Keynote speaker Collin O’Mara, Delaware’s former environment secretary, said the collaboration between the watershed groups could become a national model for other regional efforts to improve water quality.

“This is a big deal,” he said. “There’s going to be hundreds of millions of people across the country who will benefit. “

O’Mara, now chief executive of the National Wildlife Federation, said the Delaware Basin overall is poised for further environmental improvements thanks to the work of the watershed groups combined with interest in water issues from the governors of all four basin states – Delaware, Pennsylvania, New Jersey and New York.

He said the efforts will also be aided by recent passage of the Delaware River Basin Conservation Act, a federal law that will coordinate the efforts of many conservation nonprofits under the U.S. Fish and Wildlife Service.

Some 600,000 of the Basin’s residents live in the Brandywine-Christina watershed, two-thirds of which lies in Pennsylvania where farming practices and conservation measures play an important role in determining water quality for Delaware residents downstream, the UD report said.

In an effort to shield waterways from farm impacts such as cattle waste, Pennsylvania recently protected 26 miles of stream banks or “riparian buffers” and about 10 miles of stream fencing, while Delaware has put some 4,300 acres of land under nutrient management plans.

The Brandywine Red Clay Alliance, a nonprofit that contributed to the report, has restored five miles of streams in 17 projects in the Brandywine and Red Clay Creek sub-watersheds, the report said.

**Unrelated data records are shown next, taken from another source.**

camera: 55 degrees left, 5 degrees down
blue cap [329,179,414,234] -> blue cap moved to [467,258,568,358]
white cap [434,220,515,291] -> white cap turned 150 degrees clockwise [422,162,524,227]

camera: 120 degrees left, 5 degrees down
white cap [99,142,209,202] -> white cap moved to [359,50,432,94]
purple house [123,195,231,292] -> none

It also highlighted the increased passage of fish along rivers and creeks as an indicator of improving waterway health, noting the removal of a dam at White Clay Creek to enable shad to swim upstream for the first time since the dam was built in the late 18th century, and anticipating the removal of another dam in Wilmington this fall.

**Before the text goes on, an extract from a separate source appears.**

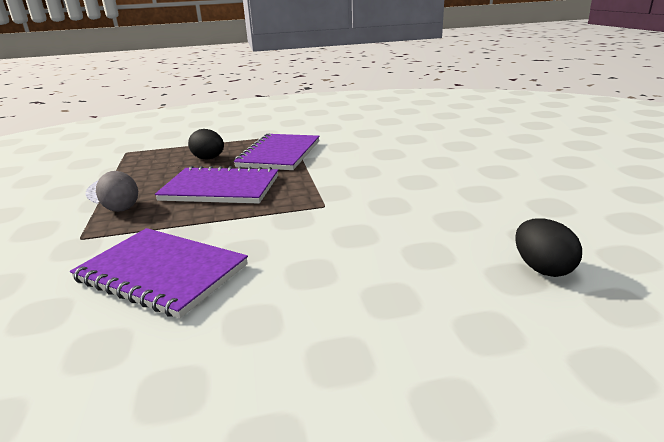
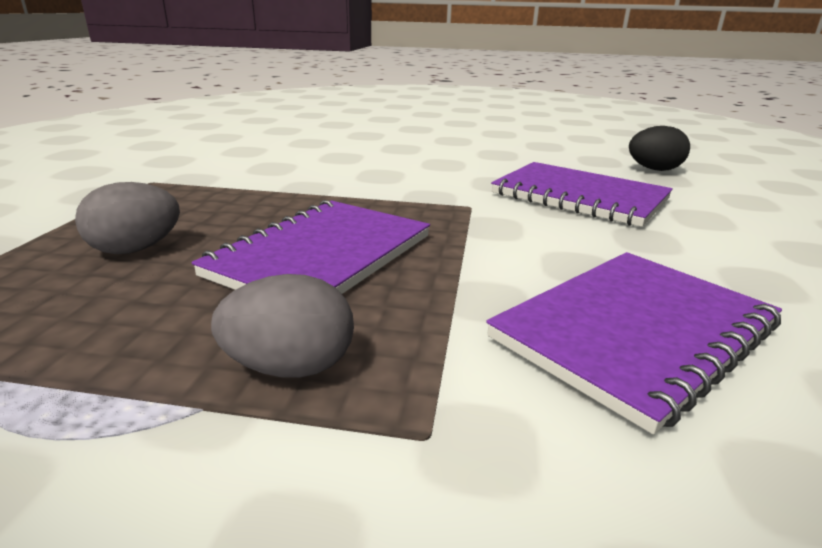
camera: 70 degrees left, 0 degrees up
black egg [188,129,224,160] -> grey egg [75,182,180,254]
purple notebook [234,133,320,170] -> purple notebook moved to [491,162,673,227]

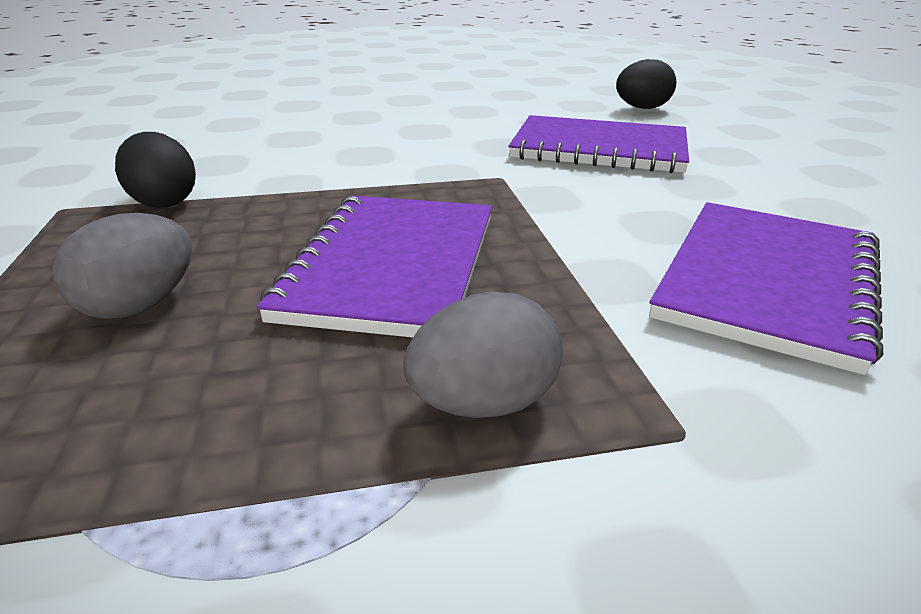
camera: 20 degrees left, 5 degrees up
none -> black egg [115,132,196,208]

One indicator species, freshwater mussels, are fairly abundant in Brandywine Creek, the report said, citing research from the Partnership for the Delaware Estuary, while conditions appear suitable for the mussels in Red Clay and White Clay Creeks.

While many Delaware waters have official advisories on eating fish that may be contaminated with legacy toxins like PCBs and dioxins, state environmental officials reinstated Red Clay Creek as suitable for trout, the report said.

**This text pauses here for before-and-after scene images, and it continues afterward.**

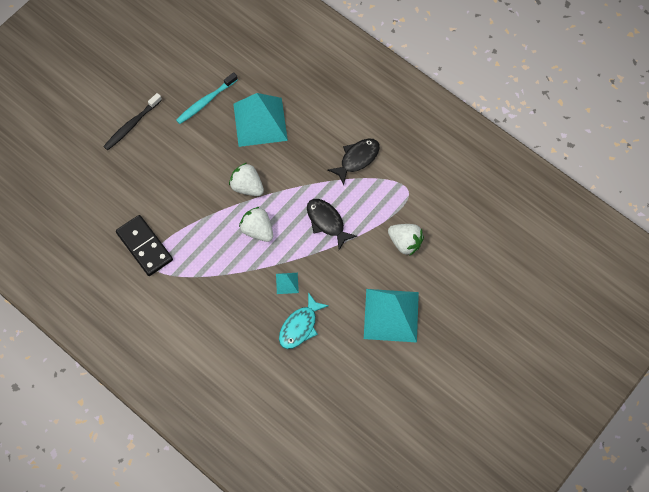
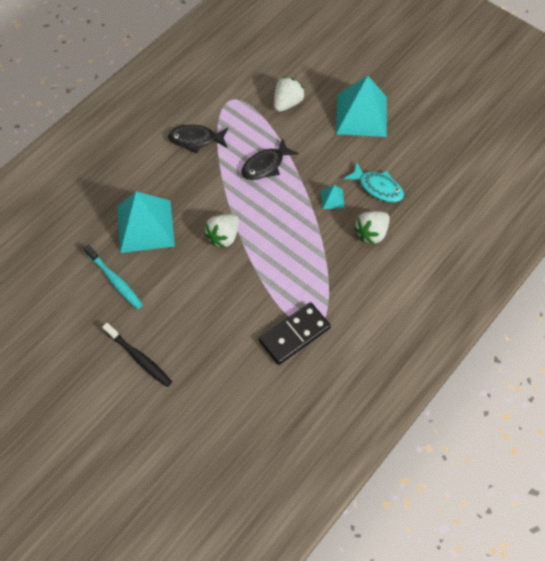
camera: 90 degrees left, 5 degrees down
white strawberry [239,207,273,242] -> white strawberry moved to [354,211,390,245]
black fish [327,139,380,185] -> black fish turned 45 degrees counterclockwise [168,125,228,153]

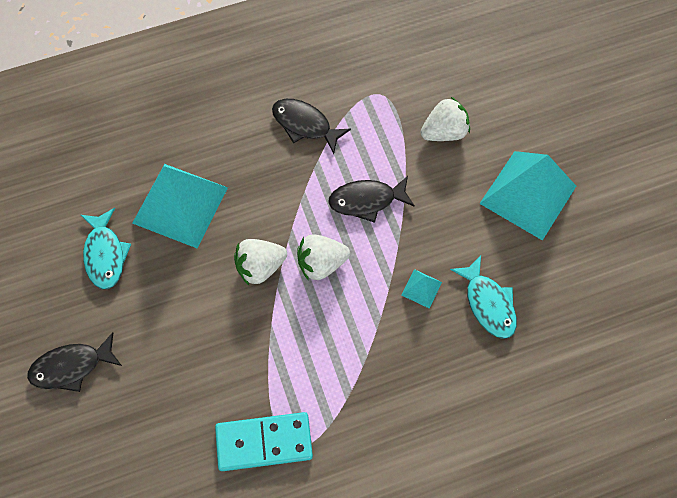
camera: 30 degrees right, 5 degrees up
turquoise toothbrush [84,244,143,309] -> turquoise fish [81,208,131,289]
black toothbrush [102,323,172,387] -> black fish [27,332,122,392]
black domino [259,302,331,365] -> turquoise domino [215,412,313,471]
white strawberry [354,211,390,245] -> white strawberry moved to [297,235,350,281]

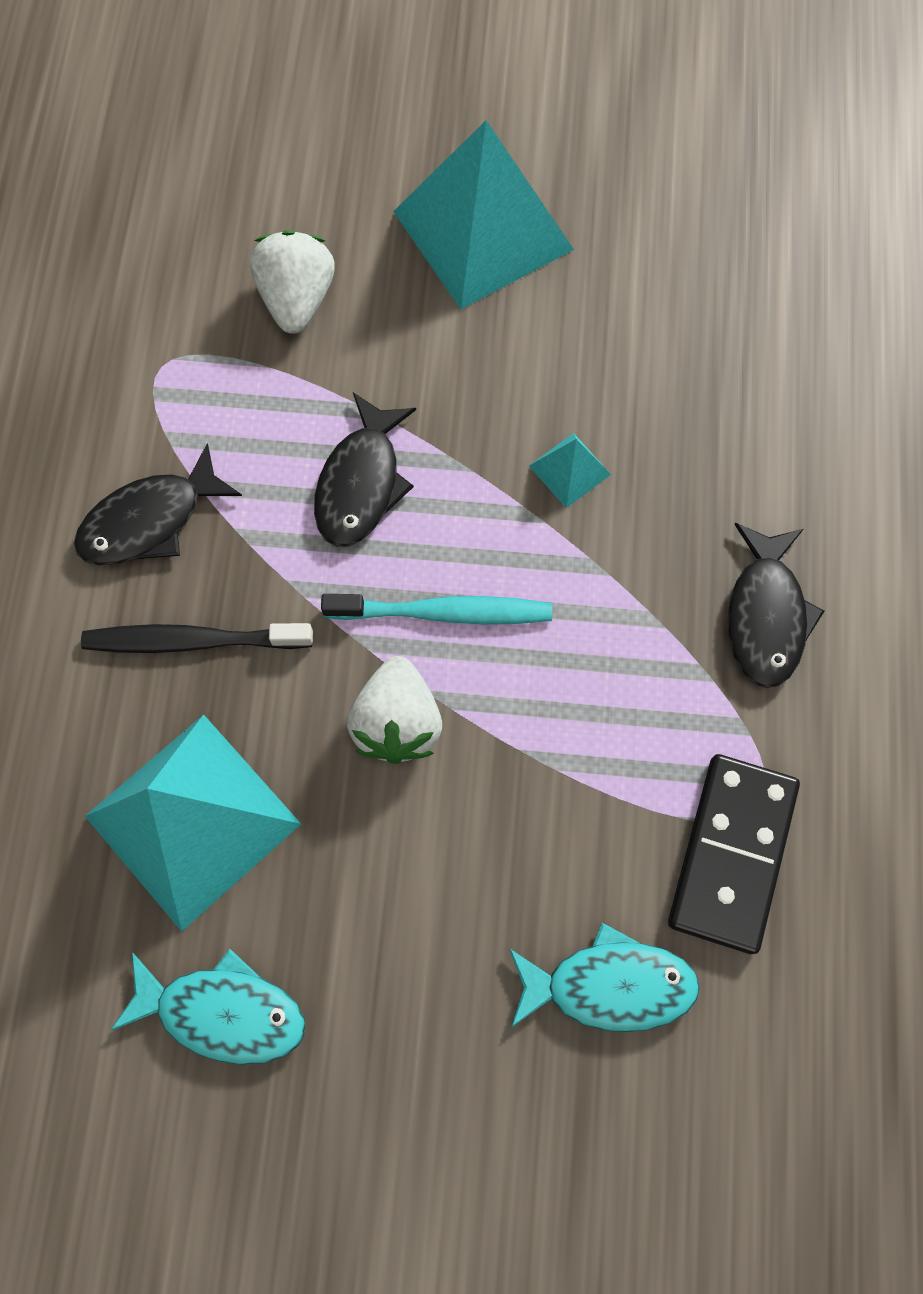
camera: 65 degrees left, 5 degrees up
black fish [27,332,122,392] -> black fish moved to [728,523,824,688]
turquoise domino [215,412,313,471] -> black domino [668,754,800,954]
white strawberry [297,235,350,281] -> turquoise toothbrush [321,594,552,624]
turquoise fish [450,256,517,339] -> turquoise fish moved to [509,923,700,1032]
none -> black toothbrush [81,623,313,653]

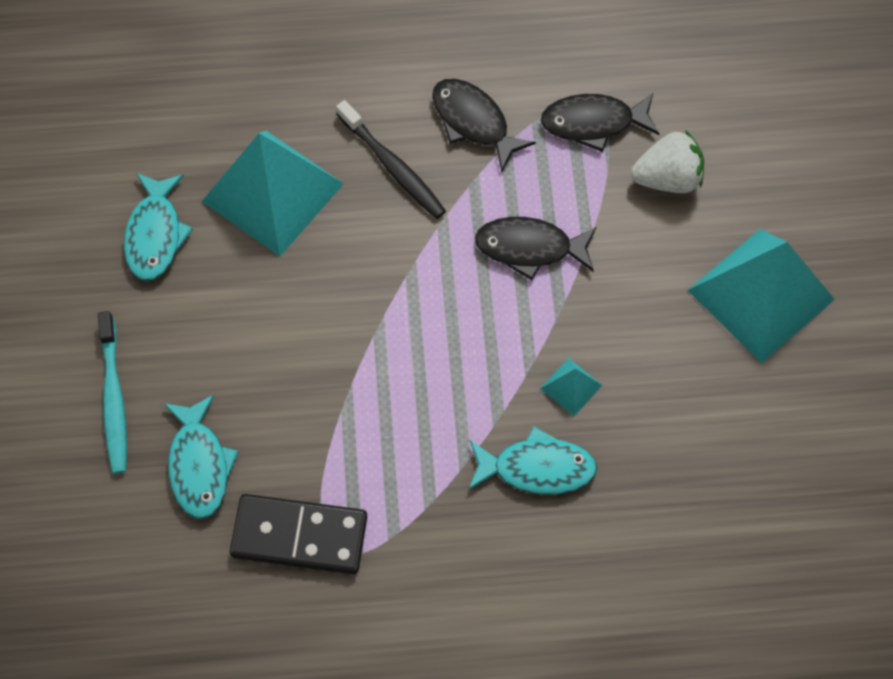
camera: 80 degrees right, 5 degrees down
black toothbrush [81,623,313,653] -> black toothbrush turned 150 degrees clockwise [336,100,446,219]
turquoise toothbrush [321,594,552,624] -> turquoise toothbrush moved to [98,311,127,474]
white strawberry [347,656,442,764] -> none
black fish [728,523,824,688] -> black fish moved to [541,93,659,152]
none -> turquoise fish [468,426,597,495]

Local government in both Delaware and Pennsylvania has been doing its bit to improve water quality, the UD report said. More than half the municipalities in Pennsylvania’s Chester County have passed ordinances designed to protect riparian buffers, and there is a similar level of protection in Delaware’s New Castle County.

But increasing development is leading to more land becoming “impervious”, creating more problems with pollutant-laden runoff emptying into aquifers. The report said that during the 2001-2011 period, many local watersheds neared having 10 percent of their land considered impervious, and seen to be negatively impacted.

Despite the increased oxygen levels in water identified in both reports, PDE warned that those gains could be reversed in coming decades by increasing water temperatures and higher nutrient runoff as a result of growing human population.

And it said the tidal wetlands that contribute to water quality could be degraded at a faster rate by rising seas and the wake from bigger ships sailing the Delaware Estuary and Bay.

The uncertainties surrounding climate change require careful monitoring of natural features like tidal wetlands so that environmental managers will be able to make decisions about how to preserve ecosystem services like drainage and filtration that are worth an estimated $12 billion a year in the estuary, PDE said.

Overall, the report is a mix of positive and negative trends, PDE said. “The status of many indicators is good, and others not so good,” it said.